"We did the Savoy Ballroom scene because it visually opens up the story, and it was an obvious way to showcase the energy and musicality of that period. Actually going there to see what those people were doing, and not just hearing about it as you do in the play, became the dynamic thing to do to open up the movie."
"Directing the Savoy Ballroom scene was a great deal of fun. I hired as many dancers as I could afford because I knew they would give me energy and life and it would just be a matter of capturing on camera what was happening in that room. Because we didn't have the money to hire 150 extras (which we would've loved to have), we had to shift the people we did have around. They had to change clothes."

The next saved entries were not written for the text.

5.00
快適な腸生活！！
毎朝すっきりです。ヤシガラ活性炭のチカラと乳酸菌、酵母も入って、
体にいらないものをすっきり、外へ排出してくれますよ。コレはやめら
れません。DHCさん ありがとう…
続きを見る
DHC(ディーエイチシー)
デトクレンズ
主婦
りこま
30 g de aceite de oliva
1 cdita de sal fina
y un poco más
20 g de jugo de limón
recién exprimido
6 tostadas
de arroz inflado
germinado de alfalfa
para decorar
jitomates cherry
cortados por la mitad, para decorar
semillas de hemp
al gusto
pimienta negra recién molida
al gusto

"As far as wearing a choreographer hat, since there was no time, I just held a big call for dancers who already knew how to swing dance. So the choreography for the Savoy scene was about finding those wonderful dancers who love swing dance, giving them blocking, and getting it on film."

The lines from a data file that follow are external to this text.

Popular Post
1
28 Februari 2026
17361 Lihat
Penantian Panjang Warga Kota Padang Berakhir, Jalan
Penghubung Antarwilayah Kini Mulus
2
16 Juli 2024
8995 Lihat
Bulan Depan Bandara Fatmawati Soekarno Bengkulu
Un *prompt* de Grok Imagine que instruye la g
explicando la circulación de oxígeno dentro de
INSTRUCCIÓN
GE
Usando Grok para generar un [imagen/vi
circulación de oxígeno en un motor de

"It was fun to dance in it, even though I often wondered why I had to go and open my big mouth about it. But I loved it because I loved what it said about the character of Quilly. And I loved dancing with the young man that played Herman, Steven Smith, who's a former lead dancer with Alvin Ailey."

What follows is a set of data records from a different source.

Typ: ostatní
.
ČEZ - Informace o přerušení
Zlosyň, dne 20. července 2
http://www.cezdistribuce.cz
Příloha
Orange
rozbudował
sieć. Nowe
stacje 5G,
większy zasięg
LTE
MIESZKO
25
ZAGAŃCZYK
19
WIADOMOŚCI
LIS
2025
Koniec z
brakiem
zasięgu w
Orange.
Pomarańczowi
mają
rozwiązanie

"Norma Miller, the star of the Savoy Ballroom when she was fifteen, came the day of our audition for dancers from her home in Las Vegas. Norma is always my consultant whenever it comes to anything dealing with swing dancing. She's like the Griot. She knows everything. She can just look at something and say 'kid, that never would've happened,' or 'no honey, take that out,' or 'that's perfect.'"
"The budget had a lot to do with why the ballroom set was so minimalist. With lack of money comes creativity, and I suggested we show only four of the musicians instead of an entire bandstand. We got a sense of it as it went on. All we needed were some tables and a dance floor. The dancers would add color and make this real and true. Costuming helped too. We had a few soldiers in there. John Iacovelli took what was there and made it work."
"The DP and I designed it so that the camera went in and creeped on Quilly slowly, and when she talks about a storm coming the lights actually change and then we go to black. And when we come back to her the lights come back up. It's a beautiful sequence."
"For the scene where Quilly reveals the truth about Herman, I directed Phylicia to simply listen and to go deep into how she feels."